"""

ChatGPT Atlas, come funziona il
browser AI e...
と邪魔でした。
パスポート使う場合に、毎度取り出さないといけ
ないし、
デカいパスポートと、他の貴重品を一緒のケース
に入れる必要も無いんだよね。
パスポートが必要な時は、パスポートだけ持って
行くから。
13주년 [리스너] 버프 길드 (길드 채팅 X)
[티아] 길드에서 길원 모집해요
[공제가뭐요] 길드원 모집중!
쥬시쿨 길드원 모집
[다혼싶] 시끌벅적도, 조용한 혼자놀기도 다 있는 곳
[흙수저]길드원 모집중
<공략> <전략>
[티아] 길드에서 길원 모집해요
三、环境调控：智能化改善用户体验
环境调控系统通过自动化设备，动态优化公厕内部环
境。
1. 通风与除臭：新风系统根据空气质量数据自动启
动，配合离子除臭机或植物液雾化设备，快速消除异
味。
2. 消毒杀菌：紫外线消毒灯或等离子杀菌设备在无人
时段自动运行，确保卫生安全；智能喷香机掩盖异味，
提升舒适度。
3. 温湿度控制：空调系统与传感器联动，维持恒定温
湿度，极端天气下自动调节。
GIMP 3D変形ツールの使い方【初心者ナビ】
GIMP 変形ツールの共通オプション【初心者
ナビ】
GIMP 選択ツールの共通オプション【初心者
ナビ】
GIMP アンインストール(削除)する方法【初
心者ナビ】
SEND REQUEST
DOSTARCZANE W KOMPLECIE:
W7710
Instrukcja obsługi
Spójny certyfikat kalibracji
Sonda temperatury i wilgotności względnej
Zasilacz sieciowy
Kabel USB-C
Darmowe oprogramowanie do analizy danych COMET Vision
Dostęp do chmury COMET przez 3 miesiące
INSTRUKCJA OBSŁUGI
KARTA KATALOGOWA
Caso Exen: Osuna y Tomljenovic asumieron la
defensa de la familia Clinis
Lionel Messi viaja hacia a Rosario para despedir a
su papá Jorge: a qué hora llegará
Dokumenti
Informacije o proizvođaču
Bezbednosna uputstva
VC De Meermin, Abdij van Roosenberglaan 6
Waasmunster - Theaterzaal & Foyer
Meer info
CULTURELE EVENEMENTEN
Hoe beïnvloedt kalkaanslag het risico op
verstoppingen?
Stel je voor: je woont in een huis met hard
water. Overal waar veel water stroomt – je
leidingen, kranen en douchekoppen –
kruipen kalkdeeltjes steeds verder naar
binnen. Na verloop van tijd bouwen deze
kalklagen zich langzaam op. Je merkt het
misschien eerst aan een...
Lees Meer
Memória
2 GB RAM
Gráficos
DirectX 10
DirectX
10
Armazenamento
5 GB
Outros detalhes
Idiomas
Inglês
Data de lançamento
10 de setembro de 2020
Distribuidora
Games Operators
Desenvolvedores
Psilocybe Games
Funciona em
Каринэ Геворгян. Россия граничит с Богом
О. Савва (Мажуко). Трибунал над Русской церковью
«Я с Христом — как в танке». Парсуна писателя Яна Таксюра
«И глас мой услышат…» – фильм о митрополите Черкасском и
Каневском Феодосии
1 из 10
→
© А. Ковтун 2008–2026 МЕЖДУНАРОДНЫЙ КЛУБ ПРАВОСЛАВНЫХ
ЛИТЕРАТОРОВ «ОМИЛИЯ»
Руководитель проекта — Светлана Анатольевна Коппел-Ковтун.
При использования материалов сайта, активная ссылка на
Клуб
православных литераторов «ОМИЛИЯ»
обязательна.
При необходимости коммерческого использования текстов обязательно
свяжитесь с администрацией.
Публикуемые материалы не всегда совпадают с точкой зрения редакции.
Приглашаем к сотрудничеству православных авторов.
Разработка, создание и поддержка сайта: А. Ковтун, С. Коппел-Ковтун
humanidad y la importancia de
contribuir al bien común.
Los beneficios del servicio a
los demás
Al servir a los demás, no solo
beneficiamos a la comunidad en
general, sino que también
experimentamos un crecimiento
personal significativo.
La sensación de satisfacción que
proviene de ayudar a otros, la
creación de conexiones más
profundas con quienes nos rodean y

"""

Copy every line of the listing above word for word, keeping the original line breaks, spelling, and punctuation.

ChatGPT Atlas, come funziona il
browser AI e...
と邪魔でした。
パスポート使う場合に、毎度取り出さないといけ
ないし、
デカいパスポートと、他の貴重品を一緒のケース
に入れる必要も無いんだよね。
パスポートが必要な時は、パスポートだけ持って
行くから。
13주년 [리스너] 버프 길드 (길드 채팅 X)
[티아] 길드에서 길원 모집해요
[공제가뭐요] 길드원 모집중!
쥬시쿨 길드원 모집
[다혼싶] 시끌벅적도, 조용한 혼자놀기도 다 있는 곳
[흙수저]길드원 모집중
<공략> <전략>
[티아] 길드에서 길원 모집해요
三、环境调控：智能化改善用户体验
环境调控系统通过自动化设备，动态优化公厕内部环
境。
1. 通风与除臭：新风系统根据空气质量数据自动启
动，配合离子除臭机或植物液雾化设备，快速消除异
味。
2. 消毒杀菌：紫外线消毒灯或等离子杀菌设备在无人
时段自动运行，确保卫生安全；智能喷香机掩盖异味，
提升舒适度。
3. 温湿度控制：空调系统与传感器联动，维持恒定温
湿度，极端天气下自动调节。
GIMP 3D変形ツールの使い方【初心者ナビ】
GIMP 変形ツールの共通オプション【初心者
ナビ】
GIMP 選択ツールの共通オプション【初心者
ナビ】
GIMP アンインストール(削除)する方法【初
心者ナビ】
SEND REQUEST
DOSTARCZANE W KOMPLECIE:
W7710
Instrukcja obsługi
Spójny certyfikat kalibracji
Sonda temperatury i wilgotności względnej
Zasilacz sieciowy
Kabel USB-C
Darmowe oprogramowanie do analizy danych COMET Vision
Dostęp do chmury COMET przez 3 miesiące
INSTRUKCJA OBSŁUGI
KARTA KATALOGOWA
Caso Exen: Osuna y Tomljenovic asumieron la
defensa de la familia Clinis
Lionel Messi viaja hacia a Rosario para despedir a
su papá Jorge: a qué hora llegará
Dokumenti
Informacije o proizvođaču
Bezbednosna uputstva
VC De Meermin, Abdij van Roosenberglaan 6
Waasmunster - Theaterzaal & Foyer
Meer info
CULTURELE EVENEMENTEN
Hoe beïnvloedt kalkaanslag het risico op
verstoppingen?
Stel je voor: je woont in een huis met hard
water. Overal waar veel water stroomt – je
leidingen, kranen en douchekoppen –
kruipen kalkdeeltjes steeds verder naar
binnen. Na verloop van tijd bouwen deze
kalklagen zich langzaam op. Je merkt het
misschien eerst aan een...
Lees Meer
Memória
2 GB RAM
Gráficos
DirectX 10
DirectX
10
Armazenamento
5 GB
Outros detalhes
Idiomas
Inglês
Data de lançamento
10 de setembro de 2020
Distribuidora
Games Operators
Desenvolvedores
Psilocybe Games
Funciona em
Каринэ Геворгян. Россия граничит с Богом
О. Савва (Мажуко). Трибунал над Русской церковью
«Я с Христом — как в танке». Парсуна писателя Яна Таксюра
«И глас мой услышат…» – фильм о митрополите Черкасском и
Каневском Феодосии
1 из 10
→
© А. Ковтун 2008–2026 МЕЖДУНАРОДНЫЙ КЛУБ ПРАВОСЛАВНЫХ
ЛИТЕРАТОРОВ «ОМИЛИЯ»
Руководитель проекта — Светлана Анатольевна Коппел-Ковтун.
При использования материалов сайта, активная ссылка на
Клуб
православных литераторов «ОМИЛИЯ»
обязательна.
При необходимости коммерческого использования текстов обязательно
свяжитесь с администрацией.
Публикуемые материалы не всегда совпадают с точкой зрения редакции.
Приглашаем к сотрудничеству православных авторов.
Разработка, создание и поддержка сайта: А. Ковтун, С. Коппел-Ковтун
humanidad y la importancia de
contribuir al bien común.
Los beneficios del servicio a
los demás
Al servir a los demás, no solo
beneficiamos a la comunidad en
general, sino que también
experimentamos un crecimiento
personal significativo.
La sensación de satisfacción que
proviene de ayudar a otros, la
creación de conexiones más
profundas con quienes nos rodean y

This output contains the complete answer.